| EXERCISE INSTRUCTIONS |
All of the data below should be printed again word for word, pictures excluded.

| SUPPLIED INFORMATION |

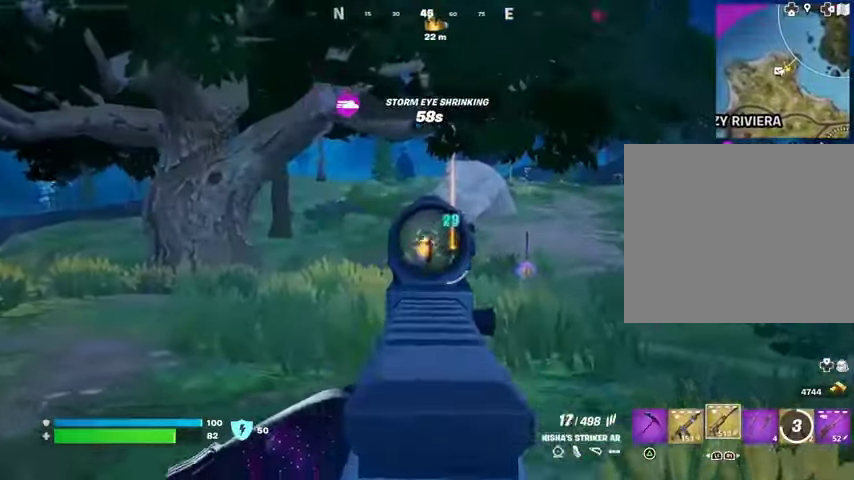
{"buttons": ["L2", "R2"], "left_stick": "up-right", "right_stick": "right", "events": [[33, "right_stick", "left"], [133, "right_stick", "center"], [267, "right_stick", "right"]]}
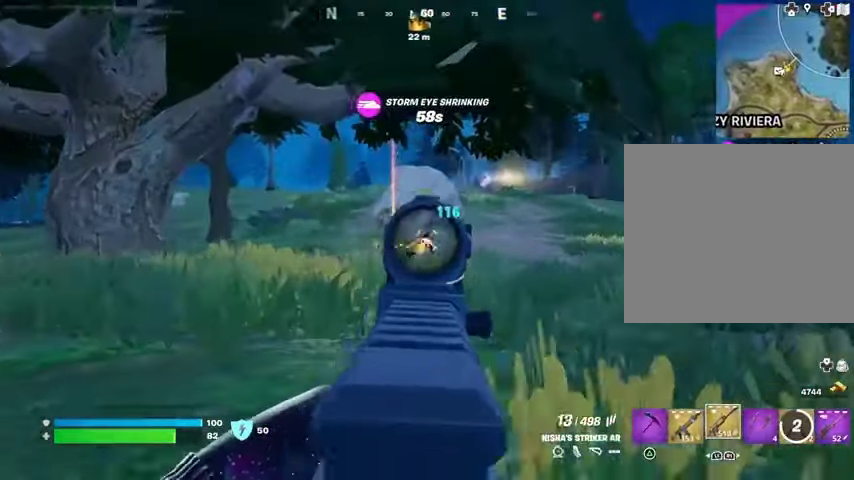
{"buttons": ["L2", "R2"], "left_stick": "up-right", "right_stick": "up", "events": [[133, "right_stick", "up-right"], [233, "right_stick", "center"], [400, "right_stick", "right"], [500, "right_stick", "up"]]}
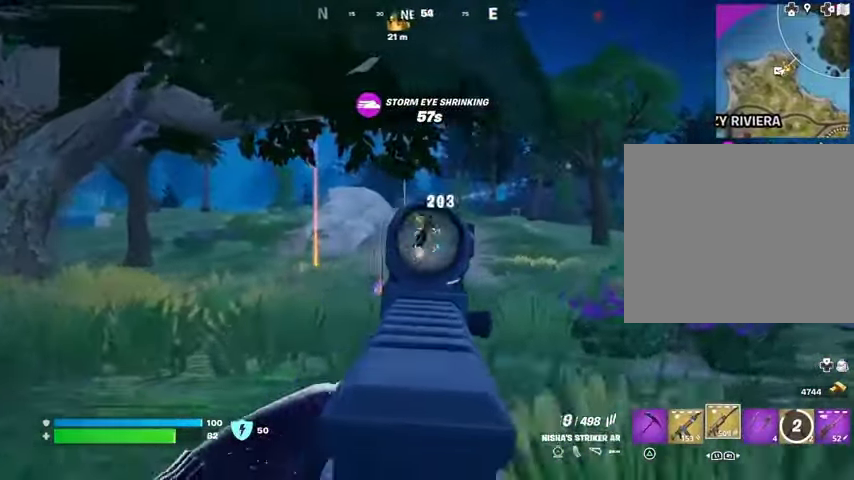
{"buttons": ["R2", "L3"], "left_stick": "up-left", "right_stick": "center", "events": [[33, "right_stick", "up-right"], [233, "right_stick", "down-right"], [400, "right_stick", "center"], [500, "L2", "up"], [500, "L3", "down"], [500, "left_stick", "up-left"]]}
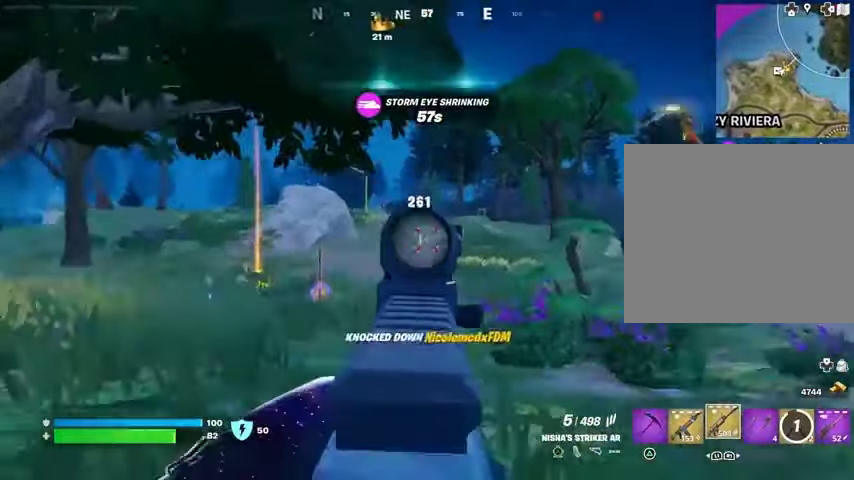
{"buttons": ["L1"], "left_stick": "up-left", "right_stick": "center", "events": [[33, "R2", "up"], [33, "right_stick", "left"], [67, "L3", "up"], [133, "right_stick", "center"], [367, "L1", "down"], [433, "L1", "up"], [500, "L1", "down"]]}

| FINAL ANSWER |
{"buttons": ["L2", "R2"], "left_stick": "up-right", "right_stick": "right", "events": [[33, "right_stick", "left"], [133, "right_stick", "center"], [267, "right_stick", "right"]]}
{"buttons": ["L2", "R2"], "left_stick": "up-right", "right_stick": "up", "events": [[133, "right_stick", "up-right"], [233, "right_stick", "center"], [400, "right_stick", "right"], [500, "right_stick", "up"]]}
{"buttons": ["R2", "L3"], "left_stick": "up-left", "right_stick": "center", "events": [[33, "right_stick", "up-right"], [233, "right_stick", "down-right"], [400, "right_stick", "center"], [500, "L2", "up"], [500, "L3", "down"], [500, "left_stick", "up-left"]]}
{"buttons": ["L1"], "left_stick": "up-left", "right_stick": "center", "events": [[33, "R2", "up"], [33, "right_stick", "left"], [67, "L3", "up"], [133, "right_stick", "center"], [367, "L1", "down"], [433, "L1", "up"], [500, "L1", "down"]]}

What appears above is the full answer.